Modern "journalism" is basically just propaganda.
13
@12:

There's real journalism out there. But this isn't it. The real stuff is obscured by all this crap. We need to restore the Fairness Doctrine. Sad to say, a couple of generations have grown up without it, and might not even be aware that such a thing even existed, or even what it was.
14
Over the years, I have probably seen dozens of stories in the Stranger about corporations or billionaires influencing legislation and referendums by hiring signature-gatherers or P.R. firms.
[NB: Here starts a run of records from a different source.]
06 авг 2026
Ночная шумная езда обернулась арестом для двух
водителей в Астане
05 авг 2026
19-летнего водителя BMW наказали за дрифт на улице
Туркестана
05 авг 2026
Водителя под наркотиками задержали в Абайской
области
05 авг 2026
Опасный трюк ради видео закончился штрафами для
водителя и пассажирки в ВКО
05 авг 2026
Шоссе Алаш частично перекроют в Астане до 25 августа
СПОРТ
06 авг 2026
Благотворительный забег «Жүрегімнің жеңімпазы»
I'm sure that if Amazon was using "a social media marketing campaign with 90 people, a couple million dollars behind it", to secretly influence a workplace-safety bill, the Stranger would put that on the front page.

The influence of social media manipulation on the presidential election cannot be "proven" or quantified in the same sense that the influence of racism cannot be "proven" or quantified. But it would be childishly naive to dismiss that influence, or to require an unattainable standard of evidence from those journalists who are covering it. Bear in mind that Trump won the election by a margin of less than 1% in 3 key states. That means that if Russian manipulation moved the needle by just one percent - increasing Trump's vote count by .5% and decreasing Hillary's turnout by .5% - the twitter-bots flipped the election
15
I quit Twitter, Instagram, and all other social media but Facebook that I now look at about once a week, after pairing down my "friends" list and liked pages to fewer than 10, combined.

Haven't you started growing bored with social media? I sure have. It was a fun novelty that became an annoying distraction. I just don't have the time for it.

I expect that in the near future social media will be strictly a venue for marketing bots. It seems well on its way in that that direction now. There are better ways to keep up with people you really care about.
18
@16: Thank you for taking the time to do the research and demonstrate that you realize that you were in error, as Franken is hale and hearty with nary a bruise, splinter nor sticky feather to his name, and serenaded only by whatever XM radio station he prefers.

I don't care what they say about you Bub, your ability to admit you were wrong does you credit.
19
Tina Smith is going to serve Minnesota well, help Democrats in the Senate, and get re-elected. All Franken will go back to his wealth and enjoy his freedom and live a long life. He chose to give up the privilege of serving in the Senate rather than serve under a cloud and harm his party.

Al is fine. The Democrats are fine. Minnesota is fine. What's the problem?